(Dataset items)
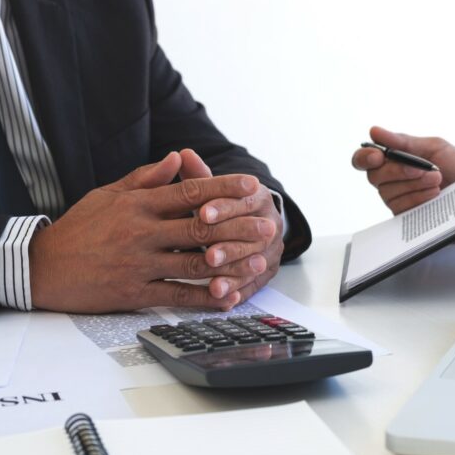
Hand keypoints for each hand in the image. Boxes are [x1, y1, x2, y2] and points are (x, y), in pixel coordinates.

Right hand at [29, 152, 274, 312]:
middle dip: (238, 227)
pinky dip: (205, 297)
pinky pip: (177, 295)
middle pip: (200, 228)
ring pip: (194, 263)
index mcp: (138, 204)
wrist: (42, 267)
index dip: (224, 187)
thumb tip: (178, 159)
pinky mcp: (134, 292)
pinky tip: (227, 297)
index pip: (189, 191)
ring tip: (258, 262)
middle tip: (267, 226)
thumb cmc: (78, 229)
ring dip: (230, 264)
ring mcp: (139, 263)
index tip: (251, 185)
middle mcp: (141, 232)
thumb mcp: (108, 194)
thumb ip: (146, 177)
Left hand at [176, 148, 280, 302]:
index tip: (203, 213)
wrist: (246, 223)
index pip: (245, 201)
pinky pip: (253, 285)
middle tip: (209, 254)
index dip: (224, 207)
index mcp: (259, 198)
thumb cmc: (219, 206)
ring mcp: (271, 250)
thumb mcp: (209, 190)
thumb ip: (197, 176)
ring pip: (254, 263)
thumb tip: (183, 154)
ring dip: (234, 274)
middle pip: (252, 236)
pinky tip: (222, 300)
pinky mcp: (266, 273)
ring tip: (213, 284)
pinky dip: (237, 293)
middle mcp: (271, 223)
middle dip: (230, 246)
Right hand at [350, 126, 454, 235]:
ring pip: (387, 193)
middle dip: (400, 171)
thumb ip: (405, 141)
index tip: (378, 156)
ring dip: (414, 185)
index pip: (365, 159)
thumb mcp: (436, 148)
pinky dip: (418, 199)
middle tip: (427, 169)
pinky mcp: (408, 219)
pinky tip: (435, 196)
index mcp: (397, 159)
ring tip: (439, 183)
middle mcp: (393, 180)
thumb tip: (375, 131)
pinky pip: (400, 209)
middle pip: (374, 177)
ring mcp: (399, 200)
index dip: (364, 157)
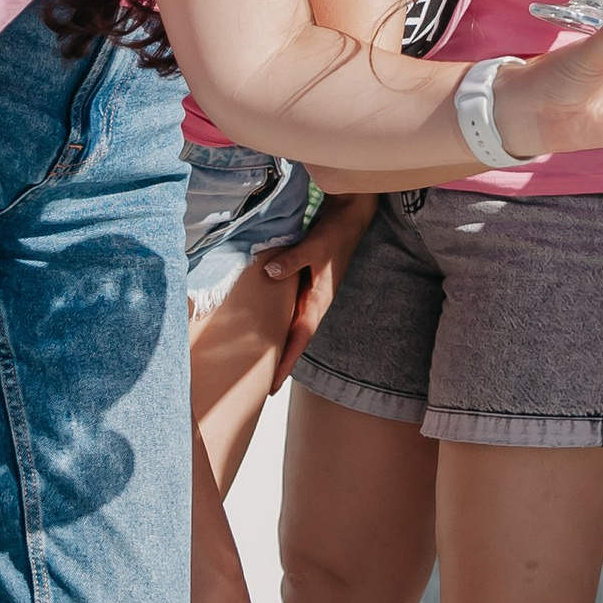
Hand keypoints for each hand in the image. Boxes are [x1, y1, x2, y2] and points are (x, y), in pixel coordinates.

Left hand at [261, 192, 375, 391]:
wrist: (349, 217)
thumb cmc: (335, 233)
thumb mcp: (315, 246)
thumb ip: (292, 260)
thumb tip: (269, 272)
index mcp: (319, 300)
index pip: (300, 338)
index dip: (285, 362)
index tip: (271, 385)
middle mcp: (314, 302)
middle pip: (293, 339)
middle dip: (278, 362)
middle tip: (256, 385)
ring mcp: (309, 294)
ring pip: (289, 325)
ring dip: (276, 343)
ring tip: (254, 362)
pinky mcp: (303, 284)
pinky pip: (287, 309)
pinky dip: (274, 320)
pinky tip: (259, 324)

==

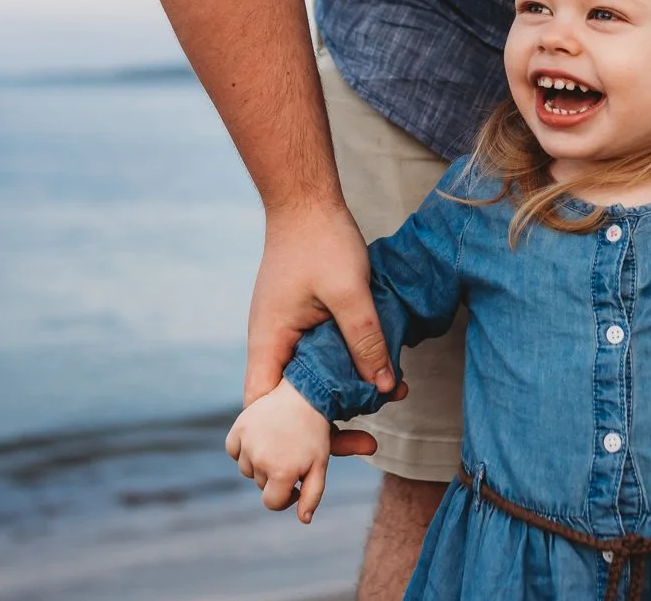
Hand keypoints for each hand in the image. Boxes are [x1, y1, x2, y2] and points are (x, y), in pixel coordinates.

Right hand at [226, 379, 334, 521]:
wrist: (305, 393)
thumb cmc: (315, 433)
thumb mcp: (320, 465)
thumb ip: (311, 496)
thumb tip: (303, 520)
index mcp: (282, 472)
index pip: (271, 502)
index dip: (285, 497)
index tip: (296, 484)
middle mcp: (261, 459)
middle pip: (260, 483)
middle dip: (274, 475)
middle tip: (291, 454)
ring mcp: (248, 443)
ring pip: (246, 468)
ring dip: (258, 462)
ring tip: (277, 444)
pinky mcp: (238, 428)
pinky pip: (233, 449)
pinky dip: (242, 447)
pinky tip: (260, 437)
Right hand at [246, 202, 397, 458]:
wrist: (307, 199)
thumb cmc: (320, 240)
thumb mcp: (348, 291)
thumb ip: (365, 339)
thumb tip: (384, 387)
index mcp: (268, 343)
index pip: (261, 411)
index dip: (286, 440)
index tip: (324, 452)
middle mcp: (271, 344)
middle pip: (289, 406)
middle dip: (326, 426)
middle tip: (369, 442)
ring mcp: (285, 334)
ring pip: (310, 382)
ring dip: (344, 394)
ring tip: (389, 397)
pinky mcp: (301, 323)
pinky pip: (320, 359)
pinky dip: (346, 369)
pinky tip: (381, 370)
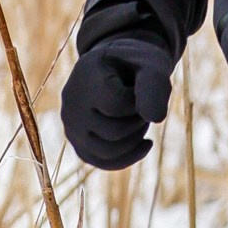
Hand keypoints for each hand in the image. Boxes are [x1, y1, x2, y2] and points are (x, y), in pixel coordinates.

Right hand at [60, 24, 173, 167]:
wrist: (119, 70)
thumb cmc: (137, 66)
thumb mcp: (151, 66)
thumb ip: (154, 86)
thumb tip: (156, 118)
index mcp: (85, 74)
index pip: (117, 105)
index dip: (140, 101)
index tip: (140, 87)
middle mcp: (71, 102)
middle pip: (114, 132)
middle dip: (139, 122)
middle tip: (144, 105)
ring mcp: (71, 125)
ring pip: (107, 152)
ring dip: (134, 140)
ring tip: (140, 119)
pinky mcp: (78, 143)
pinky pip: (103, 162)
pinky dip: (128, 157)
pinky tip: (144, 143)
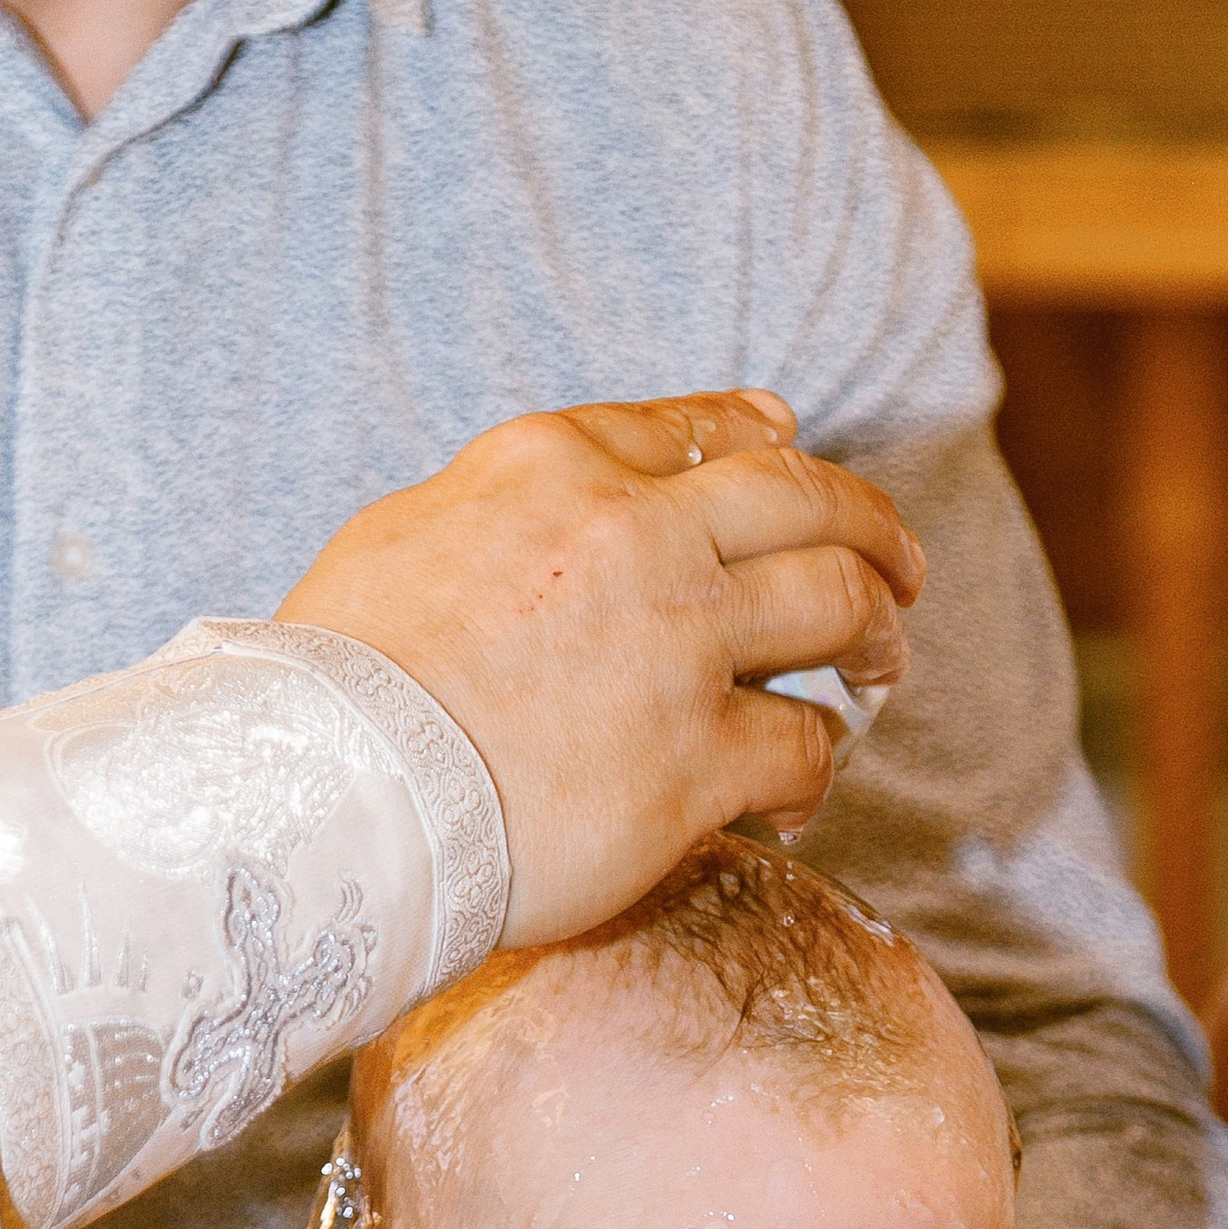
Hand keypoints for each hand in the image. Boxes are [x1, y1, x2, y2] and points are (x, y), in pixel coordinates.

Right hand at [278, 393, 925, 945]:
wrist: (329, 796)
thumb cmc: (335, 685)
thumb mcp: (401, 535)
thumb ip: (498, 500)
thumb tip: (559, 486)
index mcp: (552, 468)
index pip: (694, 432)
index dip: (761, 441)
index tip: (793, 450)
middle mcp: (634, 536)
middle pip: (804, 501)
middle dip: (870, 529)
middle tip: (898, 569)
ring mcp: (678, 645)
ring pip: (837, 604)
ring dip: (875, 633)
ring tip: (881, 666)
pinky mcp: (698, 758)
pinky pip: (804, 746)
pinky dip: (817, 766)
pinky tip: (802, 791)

◆ What this task involves ◆
Return each line from the records that includes the word "Right".

◆ Your solution ◆
Right hand at [29, 152, 274, 312]:
Right hand at [350, 126, 454, 235]:
Right hand at [226, 379, 334, 521]:
Right hand at [246, 202, 397, 458]:
Right hand at [60, 24, 173, 167]:
Right hand at [278, 393, 925, 945]:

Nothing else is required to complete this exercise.